Watkins, 2013 UT 28, ¶ 1. The aggravated component was based on
the defendant being an adult cohabitant of the victim’s father by
virtue of his “temporarily staying in the spare bedroom of [the
victim’s] father’s house.” Id. The State theorized that the
defendant’s “status as an adult cohabitant of [the victim’s father]”
placed him in “a position of special trust” in relation to the child
victim. Id. ¶ 7 (citation and internal quotation marks omitted). The
term “cohabitant” was not defined in the statute under which the
defendant was charged, and as a result, the jury instructions
employed the definition provided in the Cohabitant Abuse Act. Id.
¶ 32 n.2. The Utah Supreme Court, in vacating the defendant’s
conviction, noted that the definition of cohabitant found in the
Cohabitant Abuse Act, “has been specifically rejected by case law
in other contexts.” Id. The court then stated, “[The defendant’s trial]
counsel’s failure to dispute the jury instruction’s definition of a
cohabitant raises possible concerns about his effectiveness.” Id. Ellis
relies on the supreme court’s observation of “possible concerns
about [counsel’s] effectiveness” in Watkins as proof that his counsel
in this case was ineffective.
5. (...continued)
argument necessarily fails in light of our determination that the
reasonable doubt jury instructions were not flawed.
20120444-CA 10 2014 UT App 185
State v. Ellis
¶21 Watkins is inapposite. Here, we are faced with an
enhancement of a domestic violence charge based on Ellis’s
relationship as a cohabitant of Mother pursuant to Utah Code
section 77-36-1, which specifically incorporates the definition of
cohabitant from the Cohabitant Abuse Act. See Utah Code Ann.
§ 77-36-1(1) (LexisNexis 2012) (“‘Cohabitant’ has the same meaning
as in Section 78B-7-102 [of the Cohabitant Abuse Act].”). Without
more, we fail to see how these statements from Watkins extend
beyond the parties in that case. Ellis has done little more than note
the similarities between that case and his own. He has not
demonstrated how the supreme court’s observation in Watkins
establishes his own counsel’s deficient performance. Indeed, Ellis
admits that the language he relies on from Watkins is dicta and that
the Watkins court did not adopt a definition of cohabitant. Likewise,
Ellis’s recognition that cohabitation constitutes a “critical element”
in two of the charges against him does not prove that he was
actually prejudiced by the definition of cohabitant provided to the
jury.

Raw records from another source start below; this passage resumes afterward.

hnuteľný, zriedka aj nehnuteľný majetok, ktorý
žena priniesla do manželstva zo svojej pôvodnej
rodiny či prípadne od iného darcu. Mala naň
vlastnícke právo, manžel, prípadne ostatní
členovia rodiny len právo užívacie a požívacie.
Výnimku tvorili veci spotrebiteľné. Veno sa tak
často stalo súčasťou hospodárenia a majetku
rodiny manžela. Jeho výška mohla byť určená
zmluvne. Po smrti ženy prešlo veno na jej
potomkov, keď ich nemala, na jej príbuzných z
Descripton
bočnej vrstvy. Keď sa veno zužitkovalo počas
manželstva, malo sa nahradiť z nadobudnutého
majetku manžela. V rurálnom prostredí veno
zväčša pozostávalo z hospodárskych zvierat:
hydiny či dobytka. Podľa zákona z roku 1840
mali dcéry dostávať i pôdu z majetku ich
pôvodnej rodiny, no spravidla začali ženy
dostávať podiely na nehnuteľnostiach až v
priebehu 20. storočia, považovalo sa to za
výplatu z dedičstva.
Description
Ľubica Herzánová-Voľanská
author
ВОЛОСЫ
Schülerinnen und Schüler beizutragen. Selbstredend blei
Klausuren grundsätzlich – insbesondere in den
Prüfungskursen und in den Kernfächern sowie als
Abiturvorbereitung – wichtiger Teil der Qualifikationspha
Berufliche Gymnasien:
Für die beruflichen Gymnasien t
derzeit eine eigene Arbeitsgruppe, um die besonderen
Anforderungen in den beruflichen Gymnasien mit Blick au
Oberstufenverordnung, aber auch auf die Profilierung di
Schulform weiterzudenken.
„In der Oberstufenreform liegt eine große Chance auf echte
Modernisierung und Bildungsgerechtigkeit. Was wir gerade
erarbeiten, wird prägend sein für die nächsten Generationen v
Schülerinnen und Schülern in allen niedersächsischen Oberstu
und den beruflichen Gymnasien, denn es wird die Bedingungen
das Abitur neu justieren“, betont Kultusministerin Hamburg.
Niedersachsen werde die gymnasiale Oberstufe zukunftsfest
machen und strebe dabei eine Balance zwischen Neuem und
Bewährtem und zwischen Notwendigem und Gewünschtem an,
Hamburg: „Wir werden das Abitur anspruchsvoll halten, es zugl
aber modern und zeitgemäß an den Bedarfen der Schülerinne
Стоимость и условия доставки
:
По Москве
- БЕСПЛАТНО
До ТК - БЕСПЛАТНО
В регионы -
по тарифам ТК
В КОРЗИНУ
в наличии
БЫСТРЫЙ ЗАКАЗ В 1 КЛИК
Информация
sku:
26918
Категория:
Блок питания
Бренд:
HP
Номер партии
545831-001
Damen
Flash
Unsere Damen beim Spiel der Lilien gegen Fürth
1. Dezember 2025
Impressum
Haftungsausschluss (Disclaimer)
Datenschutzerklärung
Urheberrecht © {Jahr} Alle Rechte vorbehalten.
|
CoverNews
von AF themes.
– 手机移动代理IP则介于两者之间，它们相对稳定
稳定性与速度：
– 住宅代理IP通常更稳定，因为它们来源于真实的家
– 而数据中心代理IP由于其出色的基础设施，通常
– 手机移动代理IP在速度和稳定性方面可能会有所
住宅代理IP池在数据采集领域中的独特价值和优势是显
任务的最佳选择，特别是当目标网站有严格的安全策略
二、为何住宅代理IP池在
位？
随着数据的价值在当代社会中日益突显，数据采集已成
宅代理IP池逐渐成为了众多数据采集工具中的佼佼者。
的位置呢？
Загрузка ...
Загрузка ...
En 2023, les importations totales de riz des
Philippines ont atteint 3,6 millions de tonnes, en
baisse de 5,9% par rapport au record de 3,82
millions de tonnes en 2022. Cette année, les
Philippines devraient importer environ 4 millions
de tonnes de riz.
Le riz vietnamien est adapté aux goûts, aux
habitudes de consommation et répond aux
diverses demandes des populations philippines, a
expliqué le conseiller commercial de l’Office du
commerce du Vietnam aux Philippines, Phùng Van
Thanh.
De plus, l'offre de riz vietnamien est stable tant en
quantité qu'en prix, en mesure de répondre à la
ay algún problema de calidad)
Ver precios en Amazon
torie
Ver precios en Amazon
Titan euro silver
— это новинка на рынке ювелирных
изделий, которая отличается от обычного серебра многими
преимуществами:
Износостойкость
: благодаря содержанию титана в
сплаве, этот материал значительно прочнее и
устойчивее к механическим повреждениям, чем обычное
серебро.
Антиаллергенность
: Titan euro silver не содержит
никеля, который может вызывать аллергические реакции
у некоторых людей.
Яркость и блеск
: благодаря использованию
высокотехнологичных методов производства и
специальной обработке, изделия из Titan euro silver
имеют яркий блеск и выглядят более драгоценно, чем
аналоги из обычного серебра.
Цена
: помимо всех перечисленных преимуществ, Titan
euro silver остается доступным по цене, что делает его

Accordingly, because Ellis has not demonstrated either prong
of the Strickland test here, we reject his argument that his trial
counsel was ineffective for failing to object to the jury instruction
defining “cohabitant.”
CONCLUSION
¶22 The trial court did not err by denying Ellis’s motion to
dismiss the aggravated kidnapping charge, and Ellis has not
demonstrated that his trial counsel provided ineffective assistance
by failing to object to the reasonable doubt jury instructions and the
jury instruction defining the term “cohabitant.” We affirm.